- [EXTRACT TO READ]
Are my Orders indexer properties saved to the database? Where? How?

Indexer properties (or weakly-typed properties as they are sometimes referred to – I can see Cathy, our doc writer, cringing on the mention of this term which she passionately abhors) are present on almost all the common Orders classes in CS 2007 such as OrderGroup (which is the base type for Basket, PurchaseOrder and OrderTemplate classes), OrderForm, LineItem etc. One common operation that customers typically have done is to store certain values in an indexer property and store it to the database. This is still the case and all you need to do is save the OrderGroup class containing everything to the database to have this persisted.

E.g. (pseudo code):

myOrder.OrderForms[0].LineItems[0][“myCustomData”] = “Some biz data”;

Now when myOrder is reload from the database the “myCustomData” property on the LineItem on which it was set, will still be present.

By default these properties are all saved to the marshalled_data column in their respective tables and this should suffice for most purposes. However if you wish to persist these indexer properties to an explicit column of their own, you can do this in 2 steps:

  1. Update the mapping file sections and add an explicit column, name of the indexer property and the mapping between the property and the column storing it’s value. E.g. (partially XML snippets from the OrderObjectMappings.xml):

    <Table Name=”LineItems”>
            <Column Name=” myCustomData” DataType=”nvarchar” Precision=”128″ IsNullable=”true” />

    <Class Name=”LineItem”>
        <WeaklyTypedProperty Name=”myCustomData” />

    <ClassTableMap Class=”LineItem” Table=”LineItems”>
        <PropertyMap Property=”myCustomData” Column=”myCustomData” />

  2. Create the associated SQL schema changes (either manually or by using the OrderMapping.exe tool to generate the SQL table definitions and stored procedure definitions for you – these include drop statements so use this carefully).

- [RECORD SET]
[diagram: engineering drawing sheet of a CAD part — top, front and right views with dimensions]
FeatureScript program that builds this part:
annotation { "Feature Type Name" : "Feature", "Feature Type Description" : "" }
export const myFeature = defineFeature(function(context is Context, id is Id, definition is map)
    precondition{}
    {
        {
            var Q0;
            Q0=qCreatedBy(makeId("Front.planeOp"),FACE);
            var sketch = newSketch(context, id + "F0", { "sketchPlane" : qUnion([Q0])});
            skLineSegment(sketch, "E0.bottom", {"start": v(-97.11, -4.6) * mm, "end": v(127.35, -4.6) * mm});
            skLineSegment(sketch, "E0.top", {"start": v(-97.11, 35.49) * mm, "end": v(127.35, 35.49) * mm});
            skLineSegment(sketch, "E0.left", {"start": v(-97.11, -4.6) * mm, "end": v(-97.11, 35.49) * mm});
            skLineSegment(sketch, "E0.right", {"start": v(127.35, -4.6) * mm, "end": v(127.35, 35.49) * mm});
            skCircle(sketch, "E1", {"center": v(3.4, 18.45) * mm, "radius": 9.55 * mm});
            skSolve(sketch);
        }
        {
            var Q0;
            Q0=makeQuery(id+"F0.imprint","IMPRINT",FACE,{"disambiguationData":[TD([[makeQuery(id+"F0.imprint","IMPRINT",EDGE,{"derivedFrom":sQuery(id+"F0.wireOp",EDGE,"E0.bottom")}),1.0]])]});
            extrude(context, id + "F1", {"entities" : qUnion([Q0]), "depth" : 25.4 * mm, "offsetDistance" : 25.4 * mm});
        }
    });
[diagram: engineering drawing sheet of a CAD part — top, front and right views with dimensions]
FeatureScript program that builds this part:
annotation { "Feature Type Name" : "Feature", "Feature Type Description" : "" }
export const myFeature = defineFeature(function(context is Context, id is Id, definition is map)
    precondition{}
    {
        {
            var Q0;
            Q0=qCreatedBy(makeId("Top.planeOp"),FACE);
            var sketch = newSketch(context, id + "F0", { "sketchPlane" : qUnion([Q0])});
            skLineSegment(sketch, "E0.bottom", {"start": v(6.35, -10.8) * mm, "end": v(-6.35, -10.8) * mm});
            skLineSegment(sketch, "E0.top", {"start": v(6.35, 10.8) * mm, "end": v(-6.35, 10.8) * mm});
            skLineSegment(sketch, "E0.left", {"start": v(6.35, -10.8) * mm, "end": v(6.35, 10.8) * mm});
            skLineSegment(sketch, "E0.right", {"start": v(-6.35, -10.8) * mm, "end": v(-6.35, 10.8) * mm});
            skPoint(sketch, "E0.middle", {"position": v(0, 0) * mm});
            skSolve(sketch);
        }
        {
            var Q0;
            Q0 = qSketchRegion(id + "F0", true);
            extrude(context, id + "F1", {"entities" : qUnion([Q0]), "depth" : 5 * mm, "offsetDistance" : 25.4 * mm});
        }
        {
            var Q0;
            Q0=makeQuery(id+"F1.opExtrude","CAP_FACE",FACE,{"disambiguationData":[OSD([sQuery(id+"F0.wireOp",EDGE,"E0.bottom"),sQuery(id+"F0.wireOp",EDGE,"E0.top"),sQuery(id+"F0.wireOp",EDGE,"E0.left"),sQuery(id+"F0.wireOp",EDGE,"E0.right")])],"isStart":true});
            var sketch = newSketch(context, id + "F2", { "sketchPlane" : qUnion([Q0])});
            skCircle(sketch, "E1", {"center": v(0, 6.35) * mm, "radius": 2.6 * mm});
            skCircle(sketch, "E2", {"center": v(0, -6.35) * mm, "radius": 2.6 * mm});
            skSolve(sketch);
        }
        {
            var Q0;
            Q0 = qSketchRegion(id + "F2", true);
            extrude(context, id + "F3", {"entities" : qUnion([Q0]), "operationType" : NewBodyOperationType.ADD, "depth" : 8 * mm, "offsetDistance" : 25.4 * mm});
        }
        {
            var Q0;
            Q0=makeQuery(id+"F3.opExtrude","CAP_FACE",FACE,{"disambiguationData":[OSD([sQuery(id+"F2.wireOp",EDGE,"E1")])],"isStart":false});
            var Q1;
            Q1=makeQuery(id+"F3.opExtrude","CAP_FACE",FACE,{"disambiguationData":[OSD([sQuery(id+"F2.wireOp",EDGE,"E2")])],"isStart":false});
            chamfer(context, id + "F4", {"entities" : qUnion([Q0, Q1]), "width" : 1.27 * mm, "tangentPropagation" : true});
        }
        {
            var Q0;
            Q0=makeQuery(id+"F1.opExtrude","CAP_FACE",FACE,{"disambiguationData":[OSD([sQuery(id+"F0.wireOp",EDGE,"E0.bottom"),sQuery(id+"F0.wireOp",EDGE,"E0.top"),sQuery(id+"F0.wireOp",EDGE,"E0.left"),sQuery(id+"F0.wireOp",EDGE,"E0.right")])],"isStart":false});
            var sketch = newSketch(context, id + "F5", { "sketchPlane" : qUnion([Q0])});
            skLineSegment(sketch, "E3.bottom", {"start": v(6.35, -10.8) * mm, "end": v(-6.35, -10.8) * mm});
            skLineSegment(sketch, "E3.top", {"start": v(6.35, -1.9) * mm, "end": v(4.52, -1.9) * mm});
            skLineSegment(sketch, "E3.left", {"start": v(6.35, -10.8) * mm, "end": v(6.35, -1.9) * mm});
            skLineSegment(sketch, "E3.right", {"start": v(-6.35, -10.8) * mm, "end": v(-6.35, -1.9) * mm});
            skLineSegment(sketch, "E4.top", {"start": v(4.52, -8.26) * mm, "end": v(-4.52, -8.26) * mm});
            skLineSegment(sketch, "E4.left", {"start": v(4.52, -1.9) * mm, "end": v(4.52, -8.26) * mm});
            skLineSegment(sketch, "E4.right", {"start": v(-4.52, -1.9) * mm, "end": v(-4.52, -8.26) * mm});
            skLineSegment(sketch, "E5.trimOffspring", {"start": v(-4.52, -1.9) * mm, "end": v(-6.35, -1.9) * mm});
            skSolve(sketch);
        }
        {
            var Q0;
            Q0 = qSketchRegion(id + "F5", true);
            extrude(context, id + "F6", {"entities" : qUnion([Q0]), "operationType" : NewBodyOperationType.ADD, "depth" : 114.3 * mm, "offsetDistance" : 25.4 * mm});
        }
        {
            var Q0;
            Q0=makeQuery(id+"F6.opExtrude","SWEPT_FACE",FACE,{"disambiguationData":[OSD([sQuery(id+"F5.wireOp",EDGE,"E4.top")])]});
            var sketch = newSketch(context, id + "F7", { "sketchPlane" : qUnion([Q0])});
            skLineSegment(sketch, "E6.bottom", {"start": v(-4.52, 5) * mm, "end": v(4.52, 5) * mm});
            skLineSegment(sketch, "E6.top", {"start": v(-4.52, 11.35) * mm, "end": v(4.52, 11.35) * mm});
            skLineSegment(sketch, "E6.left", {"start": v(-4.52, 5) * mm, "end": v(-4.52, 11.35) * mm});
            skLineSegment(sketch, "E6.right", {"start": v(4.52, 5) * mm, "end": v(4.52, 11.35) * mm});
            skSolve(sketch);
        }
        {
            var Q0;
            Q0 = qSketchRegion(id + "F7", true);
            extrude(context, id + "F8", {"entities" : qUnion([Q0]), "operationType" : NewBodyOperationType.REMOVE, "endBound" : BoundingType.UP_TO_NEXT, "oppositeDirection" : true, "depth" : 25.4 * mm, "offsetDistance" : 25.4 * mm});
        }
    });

- [DIRECTIONS]
Resume the article on saving Orders indexer properties to the database, starting right after its last sentence about generating SQL schema changes with the OrderMapping.exe tool.

- [TASK RESULT]
Now when you run your site code which populates these indexer properties, you should be able to see the indexer property values getting persisted into their own SQL columns. Not too hard is that?

And if you like that, wait till you try out the full fledged extensibility story in Commerce Server 2007 – it not only allows you to map all PurchaseOrder data to explicit columns but also allows you to inherit from all the Orders runtime class and extend it in order to define a much richer and fine-tuned-to-your-business Order system for use in your site code.